In 1975, Ms. Laderman, her husband and her younger son, Michael (b. 1965), went to Malaysia, where she would do doctoral research for the following two years in the coastal village of Merchang, Terengganu, on the East Coast of the Malay Peninsula. She was apprenticed to a locally-famous bomoh and a traditional village midwife. The doctoral dissertation that resulted from her research, "Conceptions and Preconceptions: Childbirth and Nutrition in Rural Malaysia" - for which she received a Ph.D. with distinction - and the subsequent book, "Wives and Midwives: Childbirth and Nutrition in Rural Malaysia, helped correct many assumptions previously made by anthropologists and other writers about Malay culture. For example, through rigorous dietary analysis and blood testing, she was able to demonstrate that traditional dietary restrictions practiced by some Malay women during pregnancy and for 40 days after childbirth were not causing malnutrition, as had previously been claimed.

It is difficult to overstate the degree to which her methodical work upended previous conventional wisdom about Malay culture among the anthropological community. To take just one example, on p. 185 of "Wives and Midwives," Laderman states that previous authorities "agree[d]...that fluids are restricted during the postpartum period," yet of 131 women she questioned about nursing their babies, 103 had nursed without bottle supplements for at least one year. She explains that previous researchers had erred by misunderstanding a prohibition on drinking cold water (primarily due to humoral considerations of cold water being possibly dangerously humorally "cooling" to the baby) as constituting a limitation on overall fluid intake, and also by overrelying on "sayur" as "the [generic] word for vegetables in standard Malay," as opposed to the specific local meaning of "vegetables [cooked] with coconut cream, chilis, and fish." Asking Malays from Terengganu and Kelantan how much "sayur" they eat would have produced misleading answers, if the questioner was trying to discover how often they ate vegetables in any form.

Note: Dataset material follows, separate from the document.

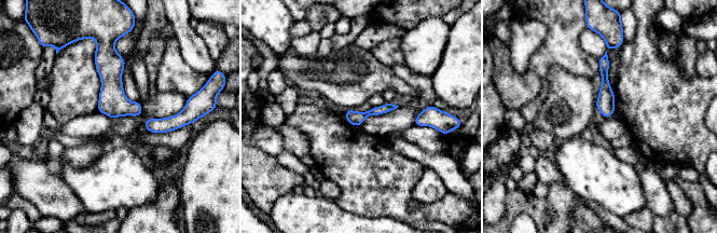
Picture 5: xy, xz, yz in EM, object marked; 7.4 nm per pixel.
leave # runs_along 5:(605, 58), (606, 114); all the same cell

A subsequent book, "Taming the Wind of Desire: Psychology, Medicine and Aesthetics in Malay Shamanistic Performance," includes the first complete - and copiously annotated - translations of entire Main Peteri healing ceremonies, and constitutes the first instance of anthropological research which demonstrates the existence of a non-Western system of nonprojective psychotherapy. Within the book are explanations of the traditional Malay archetypes of personality called "angin" (="winds"), which Laderman analogizes to Jungian archetypes. In a monograph of the Federation Museums Journal of Malaysia, the original texts, in dialect/ritual Malay, were published.

Laderman returned to Malaysia to do further research in 1982 and 2003.

==Academic career==

Dr. Laderman had a long career as a professor, lecturer, editor, and reviewer, as well as a writer. Among the institutions she was associated with were Yale University, Hunter College, and Brooklyn College, but most of all, Fordham University and City College. Among her many honors and awards was a stint as a Resident Scholar of the Rockefeller Foundation's center in Bellagio, Italy and a Guggenheim Fellowship. Her archive is preserved at the Smithsonian Institution.